Morphometric Study Of The Ventricular System Of Brain By Computerised Tomography

Author(s): D'Souza e Dias Medora C. and Natekar Prashant E.

Vol. 56, No. 1 (2007-01 - 2007-06)

D’Souza e Dias Medora C. and Natekar Prashant E.

Goa Medical College, Goa.

Abstract:

Computerised Tomographic Scans (CT Scans) of 1000 patients were examined for the various morphometric measurements of the ventricles of the brain and it was observed that the width and the height of the fourth ventricle were 1.31 + 0.23 cms and 1.18 + 0.27 cms in males and 1.21 + 0.22 cms and 1.11 + 0.24 cms in females respectively; the width of the third ventricle was 0.45 + 0.29 cms and 0.39 + 0.17 cms in males and females respectively; the anteroposterior extent of the lateral ventricles (inclusive of their frontal horns) on the right side was 6.96 + 0.76 cms and 6.57 + 0.75 cms in males and females and on the left side was 7.09 + 0.78 cm and 6.73 + 0.77 cms in males and females; the anteroposterior extent of the frontal horns on the right side was 2.74 + 0.36 cms and 2.55 + 0.33 cms in males and females and 2.78 + 0.37 cms and on the left side was 2.58 + 0.35 cms in males and females.

This study was conducted to examine the size of the normal ventricular system of brain in a normal population of males and females and its clinical application.

Keywords: Brain, Lateral ventricles, Third ventricle, Fourth ventricle

Introduction:

Just as beauty lies in the eyes of the beholder, so is a good looking brain, or at least a brain that serves its user well. According to Corsellis (1976), Cobb (1965) once made a statement saying, “Only very small brains are inadequate and very large brains have no advantage over medium sized ones”. Studies by Bullock (1993) and Satz (1993) defined the ‘brain reserve hypothesis’ wherein size did relate to complexity and redundancy, and was a protective factor against ageing, injury and disease.

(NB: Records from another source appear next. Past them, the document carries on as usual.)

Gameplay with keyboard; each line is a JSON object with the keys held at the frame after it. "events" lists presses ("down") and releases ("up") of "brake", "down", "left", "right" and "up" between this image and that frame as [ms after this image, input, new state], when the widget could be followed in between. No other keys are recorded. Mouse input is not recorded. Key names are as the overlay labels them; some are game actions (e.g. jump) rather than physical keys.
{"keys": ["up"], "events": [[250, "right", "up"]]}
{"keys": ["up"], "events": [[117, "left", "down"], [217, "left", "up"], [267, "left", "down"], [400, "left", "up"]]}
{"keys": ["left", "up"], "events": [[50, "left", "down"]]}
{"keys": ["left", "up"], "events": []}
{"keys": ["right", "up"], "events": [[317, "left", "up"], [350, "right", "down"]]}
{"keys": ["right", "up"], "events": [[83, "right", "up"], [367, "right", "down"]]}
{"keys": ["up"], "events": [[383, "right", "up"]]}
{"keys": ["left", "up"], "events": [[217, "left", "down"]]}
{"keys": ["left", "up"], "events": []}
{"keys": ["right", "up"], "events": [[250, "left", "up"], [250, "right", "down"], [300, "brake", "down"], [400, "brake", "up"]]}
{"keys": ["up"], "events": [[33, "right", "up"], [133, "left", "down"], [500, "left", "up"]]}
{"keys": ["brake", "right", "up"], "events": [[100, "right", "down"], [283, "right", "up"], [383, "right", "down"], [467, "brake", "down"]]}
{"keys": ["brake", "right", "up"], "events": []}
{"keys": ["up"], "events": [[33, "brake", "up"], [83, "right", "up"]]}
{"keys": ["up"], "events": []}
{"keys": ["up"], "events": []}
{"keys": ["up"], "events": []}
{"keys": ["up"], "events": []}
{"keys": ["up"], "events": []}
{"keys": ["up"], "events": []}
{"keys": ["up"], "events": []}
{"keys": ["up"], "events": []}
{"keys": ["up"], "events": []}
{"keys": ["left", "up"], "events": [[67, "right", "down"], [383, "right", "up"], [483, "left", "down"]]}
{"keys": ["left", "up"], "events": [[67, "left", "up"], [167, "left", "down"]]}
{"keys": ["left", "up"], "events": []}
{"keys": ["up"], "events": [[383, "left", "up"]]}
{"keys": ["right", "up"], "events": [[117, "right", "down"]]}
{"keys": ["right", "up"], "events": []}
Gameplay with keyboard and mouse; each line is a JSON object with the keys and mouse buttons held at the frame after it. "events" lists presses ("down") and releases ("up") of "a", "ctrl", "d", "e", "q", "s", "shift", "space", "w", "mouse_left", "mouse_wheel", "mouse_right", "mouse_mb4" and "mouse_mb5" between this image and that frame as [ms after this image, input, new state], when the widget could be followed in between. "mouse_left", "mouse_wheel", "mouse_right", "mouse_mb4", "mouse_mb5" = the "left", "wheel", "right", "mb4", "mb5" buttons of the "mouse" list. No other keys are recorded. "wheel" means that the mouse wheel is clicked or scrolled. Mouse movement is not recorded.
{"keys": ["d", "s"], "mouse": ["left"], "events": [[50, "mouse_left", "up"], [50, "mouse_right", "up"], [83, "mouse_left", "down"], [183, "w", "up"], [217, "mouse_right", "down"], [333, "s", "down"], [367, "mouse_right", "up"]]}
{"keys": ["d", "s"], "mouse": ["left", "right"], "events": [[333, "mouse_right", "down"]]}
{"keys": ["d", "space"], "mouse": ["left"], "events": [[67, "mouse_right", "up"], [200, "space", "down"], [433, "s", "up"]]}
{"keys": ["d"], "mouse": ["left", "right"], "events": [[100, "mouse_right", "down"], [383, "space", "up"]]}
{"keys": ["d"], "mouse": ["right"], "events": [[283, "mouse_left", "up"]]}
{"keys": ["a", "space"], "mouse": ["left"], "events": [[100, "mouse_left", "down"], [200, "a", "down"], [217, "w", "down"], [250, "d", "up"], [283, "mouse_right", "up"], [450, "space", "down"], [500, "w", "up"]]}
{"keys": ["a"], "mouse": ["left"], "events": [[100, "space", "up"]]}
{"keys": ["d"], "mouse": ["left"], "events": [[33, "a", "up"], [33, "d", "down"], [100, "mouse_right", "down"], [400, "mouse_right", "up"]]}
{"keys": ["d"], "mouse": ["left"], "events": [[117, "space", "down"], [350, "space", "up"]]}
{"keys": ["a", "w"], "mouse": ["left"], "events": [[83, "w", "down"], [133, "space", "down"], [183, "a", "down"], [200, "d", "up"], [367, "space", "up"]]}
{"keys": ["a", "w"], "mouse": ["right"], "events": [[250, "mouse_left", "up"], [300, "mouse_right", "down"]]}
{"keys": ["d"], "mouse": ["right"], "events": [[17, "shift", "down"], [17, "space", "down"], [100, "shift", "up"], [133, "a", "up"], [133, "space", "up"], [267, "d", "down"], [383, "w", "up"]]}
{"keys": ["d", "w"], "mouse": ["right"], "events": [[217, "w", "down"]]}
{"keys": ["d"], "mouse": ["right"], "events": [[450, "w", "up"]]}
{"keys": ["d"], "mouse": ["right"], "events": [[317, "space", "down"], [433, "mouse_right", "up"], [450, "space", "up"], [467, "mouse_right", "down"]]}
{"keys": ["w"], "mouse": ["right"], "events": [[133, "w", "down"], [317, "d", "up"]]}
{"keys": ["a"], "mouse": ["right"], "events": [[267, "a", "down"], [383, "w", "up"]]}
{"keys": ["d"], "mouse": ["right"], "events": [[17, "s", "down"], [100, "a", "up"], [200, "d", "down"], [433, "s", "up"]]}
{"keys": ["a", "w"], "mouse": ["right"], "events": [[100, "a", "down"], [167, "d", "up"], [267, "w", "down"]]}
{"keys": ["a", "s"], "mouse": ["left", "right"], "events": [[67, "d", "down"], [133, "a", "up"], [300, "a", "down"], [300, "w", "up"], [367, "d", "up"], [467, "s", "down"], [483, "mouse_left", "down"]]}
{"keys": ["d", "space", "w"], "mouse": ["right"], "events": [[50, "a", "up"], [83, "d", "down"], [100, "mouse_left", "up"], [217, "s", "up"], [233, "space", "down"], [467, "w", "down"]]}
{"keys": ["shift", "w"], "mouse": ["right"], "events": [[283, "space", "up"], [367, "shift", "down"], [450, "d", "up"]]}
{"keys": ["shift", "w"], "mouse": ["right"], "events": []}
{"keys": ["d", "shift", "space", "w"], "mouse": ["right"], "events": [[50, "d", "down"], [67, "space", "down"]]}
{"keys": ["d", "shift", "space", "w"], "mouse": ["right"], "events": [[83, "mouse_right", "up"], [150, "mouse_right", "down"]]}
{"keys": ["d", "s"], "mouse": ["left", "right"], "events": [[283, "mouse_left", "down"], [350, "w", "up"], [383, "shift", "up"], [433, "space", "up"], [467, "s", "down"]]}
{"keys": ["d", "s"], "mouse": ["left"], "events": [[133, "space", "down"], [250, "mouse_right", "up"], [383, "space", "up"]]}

According to Schochet (1998) the brain undergoes many gross and histopathologic changes with advancing age, and also in various dementias,with regression of brain tissue leading to ballooning of the third ventricle and rounding of the angles of the lateral ventricles. Studies by LeMay (1984) attributed this ballooning of the third ventricle to a regression of the median nuclei of the thalami and a progressive diminution of the massa intermedia that joins them.

Various studies by Andreasen et al (1982), Kido et al (1989) and Huber et al (1990) clearly show an increase in the CSF spaces in dementia especially in Alzheimer’s disease and Parkinson’s disease. According to Corsellis (1976) and Creasy and Rapoport (1985) this was due to reduction in the size of nerve cells. Haaga (1994) reported ventricular enlargement to be a more sensitive indicator of cortical atrophy due to increasing age and dementias. Studies by McRae et al (1974) and Scott et al (1983) show larger lateral ventricles in epilepsy and depression respectively.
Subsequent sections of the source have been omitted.